● EXTRACT PROVIDED:
+-------+

Kent Conwell: New Indian in Town
I’m proud to announce a spanking brand-new Indian has joined the reservation at Port Neches, Class of 2030.
My little grandson, Noah David Wood, was born August 21, 11:37 a.m. to Susan, Gayle and my elder daughter. Mom and son are doing fine. Dad is a wreck. Siblings are both puzzled and curious and feeling a little left out.
The little guy has ten toes, ten fingers, and he is healthy. What more can you ask?
We held him within two or three hours of his birth, and what surprised me most was that he was pink—a healthy pink. He wasn’t yellow with jaundice, red and wrinkled from being so scrunched up in his tiny abode of nine months, but pink and smooth.
Now, all babies are precious, a gift to us from God to nurture and rear to be a decent human being. But the truth is, and if you’ll admit it, most infants fresh into this big wide world don’t look exactly like Gerber babies.
Once when Bill Cosby was talking about the birth of his children, he claimed when he saw the first one, he thought his wife had given birth to a lizard.
Think back. Remember?
But Noah was different.
I held him for about twenty or thirty minutes all swaddled in his blankets and cap. He slept the whole time while I marveled at his color. Most infants take a couple days to pink out.
His brother, Mikey, is six, heading off for kindergarten this year at Taft Elementary in Groves. Mikey takes after his Dad, Big Mike, euphemistically called such because of his height, one so lofty he has to duck to come in the door.
Mikey comes to about my chest and probably scares the dickens out of ninety pounds. The Peewee football coaches love him.
His older sister, Hannah, is in the sixth grade at Groves Middle School.

+-------+

● TASKS FOR THIS EXERCISE:
(1) Reproduce the column about Noah's birth, everything from "Once when Bill" down to "in the door.".
(2) Continue the column about Noah's birth from the point where it stops.

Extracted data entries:
+-------+

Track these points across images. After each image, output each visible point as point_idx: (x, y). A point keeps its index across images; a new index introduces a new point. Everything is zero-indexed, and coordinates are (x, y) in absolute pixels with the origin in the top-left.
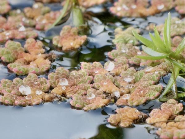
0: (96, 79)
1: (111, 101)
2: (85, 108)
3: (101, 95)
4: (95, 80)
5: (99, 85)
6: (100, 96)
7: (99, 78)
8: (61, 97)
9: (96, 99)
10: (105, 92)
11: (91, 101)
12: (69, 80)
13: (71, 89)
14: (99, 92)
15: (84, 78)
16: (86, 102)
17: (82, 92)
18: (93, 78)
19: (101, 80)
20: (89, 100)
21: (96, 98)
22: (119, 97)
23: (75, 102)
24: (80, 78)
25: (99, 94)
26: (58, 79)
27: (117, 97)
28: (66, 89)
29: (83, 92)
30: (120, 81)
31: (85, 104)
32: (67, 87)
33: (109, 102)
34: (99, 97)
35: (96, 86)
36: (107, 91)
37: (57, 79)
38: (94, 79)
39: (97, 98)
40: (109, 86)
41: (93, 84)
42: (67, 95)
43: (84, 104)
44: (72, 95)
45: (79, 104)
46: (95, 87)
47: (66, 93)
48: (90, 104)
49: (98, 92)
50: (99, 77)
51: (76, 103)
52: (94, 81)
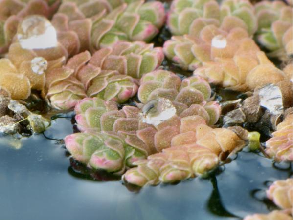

+-------+

● RESULTS BY TASK:
(1)
Once when Bill Cosby was talking about the birth of his children, he claimed when he saw the first one, he thought his wife had given birth to a lizard.
Think back. Remember?
But Noah was different.
I held him for about twenty or thirty minutes all swaddled in his blankets and cap. He slept the whole time while I marveled at his color. Most infants take a couple days to pink out.
His brother, Mikey, is six, heading off for kindergarten this year at Taft Elementary in Groves. Mikey takes after his Dad, Big Mike, euphemistically called such because of his height, one so lofty he has to duck to come in the door.

(2)
I have a feeling Noah might take up acting or some sort of drama because for the last few weeks, he kept us all in suspense. Just like the consummate actor, he has a sense of perfect timing. Hold off until the last second to milk all the tension possible from the audience.
You see, Susan had a feeling the little fella might come early, so each day for the last few weeks, we halfway expected him to put in an appearance.
Day after day, he was a no-show. Day after day, we waited, holding our breaths, keeping our fingers crossed. And day after day, he just remained warm and snug.
Gayle and I laughed about it. Who could blame him? What kind of sense does it make to leave a warm abode with all its security for the world outside where nobody knows what might happen in the next moment?
His due date was August 15.
August 15 came and went. By now, Susan was—how do I put it. Susan was somewhat peeved at her recalcitrant infant who was already in position.
She contacted her doctor for an exam. All he could do was shrug and report the obvious. Noah was playing hard to get. Give him another day. If he hadn’t stuck his head out by then, they’d take steps to help the stubborn little squirt make up his mind.
So Tuesday the 21st,at 6:30 a.m., they gave the feller a nudge.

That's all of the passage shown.